Technology allows the port security team and its partner public safety agencies to access real-time information about what’s going on at and coming into or out of the port.

 

“The Port of Long Beach has over $100 million in technical security equipment protecting the port,” Parsons said. This equipment is primarily financed by the Federal Emergency Management Agency’s Port Security Grant Program, with a cost share put up by the port, he explained. Some crucial equipment includes radar and closed circuit televisions. Some cameras cost upwards of $300,000 each.
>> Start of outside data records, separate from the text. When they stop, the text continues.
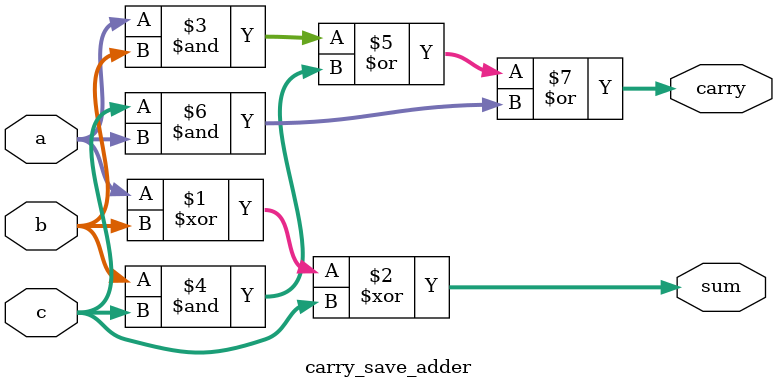
<source format=sv>
`timescale 1ns / 1ps


module carry_save_adder #(parameter N=4)(
input logic [N -1:0] a ,
 input logic [N -1:0] b ,
input logic [N -1:0] c ,
output logic [N -1:0] sum ,
output logic [N -1:0] carry
   );
   assign sum = a ^ b ^ c ;
 assign carry = ( a & b )| ( b & c )| ( c & a ) ;
endmodule

</source>
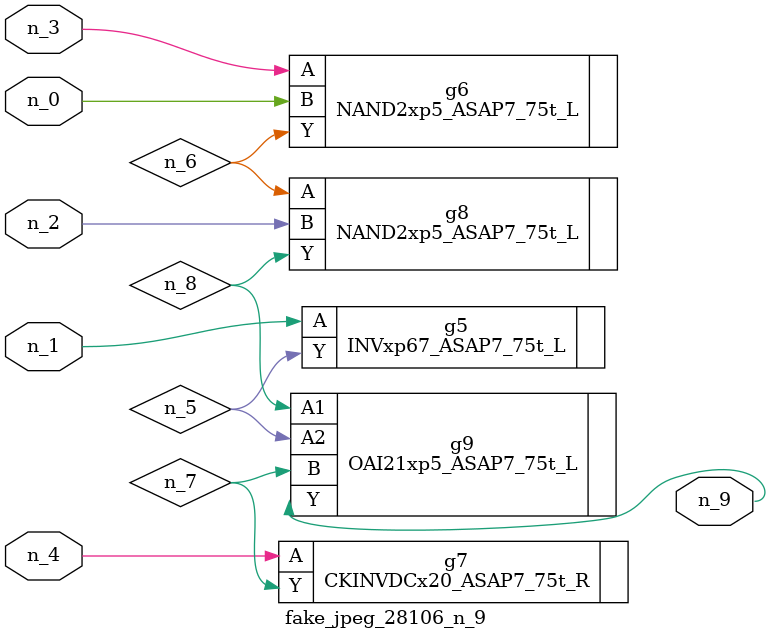
<source format=v>
module fake_jpeg_28106_n_9 (n_3, n_2, n_1, n_0, n_4, n_9);

input n_3;
input n_2;
input n_1;
input n_0;
input n_4;

output n_9;

wire n_8;
wire n_6;
wire n_5;
wire n_7;

INVxp67_ASAP7_75t_L g5 ( 
.A(n_1),
.Y(n_5)
);

NAND2xp5_ASAP7_75t_L g6 ( 
.A(n_3),
.B(n_0),
.Y(n_6)
);

CKINVDCx20_ASAP7_75t_R g7 ( 
.A(n_4),
.Y(n_7)
);

NAND2xp5_ASAP7_75t_L g8 ( 
.A(n_6),
.B(n_2),
.Y(n_8)
);

OAI21xp5_ASAP7_75t_L g9 ( 
.A1(n_8),
.A2(n_5),
.B(n_7),
.Y(n_9)
);


endmodule
</source>
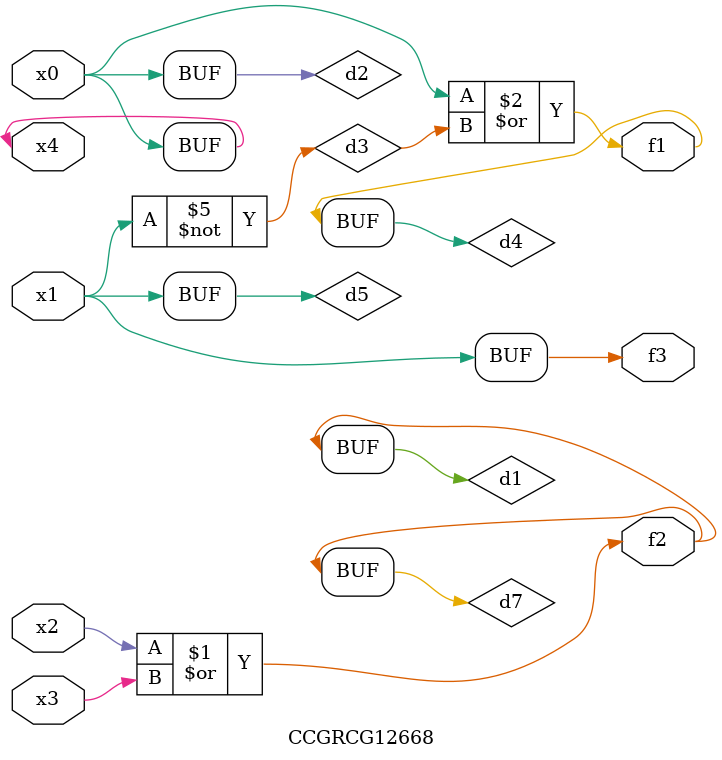
<source format=v>
module CCGRCG12668(
	input x0, x1, x2, x3, x4,
	output f1, f2, f3
);

	wire d1, d2, d3, d4, d5, d6, d7;

	or (d1, x2, x3);
	buf (d2, x0, x4);
	not (d3, x1);
	or (d4, d2, d3);
	not (d5, d3);
	nand (d6, d1, d3);
	or (d7, d1);
	assign f1 = d4;
	assign f2 = d7;
	assign f3 = d5;
endmodule

</source>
Inside the JCCC’s primary surveillance operations room, Parsons demonstrated how a camera atop the World Trade Center in Downtown Long Beach can zoom in on the deck of the Queen Mary across the harbor.

 

Through grant funding, the Port of Long Beach developed a system called Virtual Port in 2014. The system compiles information from 70 sources, including public safety agencies and commercial partners, as well as geographic information systems data, weather information, the locations of pipelines and various utilities infrastructure, and much more. Port security and its partner agencies have access to the open source system and are able to, in real time, track any combination of factors on a map of the port in order to monitor current events and plan strategically.

 

The first use for Virtual Port is situational awareness, according to Parsons. “We know what vessels are anchored. We know what vessels are at berth. We know if there’s a traffic situation. We know if there’s a VIP visit today,” he explained.

 

“For the sake of argument, [let’s say] the mayor is here visiting a terminal and he’s meeting with other dignitaries,” Parsons said. “Rather than having to go to two or three different agency calendars to see if there’s anything interesting in the area, you can go to Virtual Port and say OK, the mayor is going to be here. His security detail needs to know about something that’s happening right next door.”

 

Virtual Port is also used for incident response purposes. When an incident occurs, the lead agency involved – for example, the Long Beach Fire Department – can determine which of its resources to deploy and where, rather than over-deploying assets and leaving other areas vulnerable, Parsons explained.

 

Virtual Port also comes in handy for commercial operations. For example, the port allows trucking companies access to specific camera views that show where their trucks are headed.

 

“They can look at that video shot, and what they can see is the trucks are backing up onto the 710 Freeway,” Parsons said. “So they can say . . . let’s not send any more trucks down there because that truck is going to have a long wait to get in, and waits cost money.” He added, “What we’ve done is we’ve turned Virtual Port to the business side of operations.”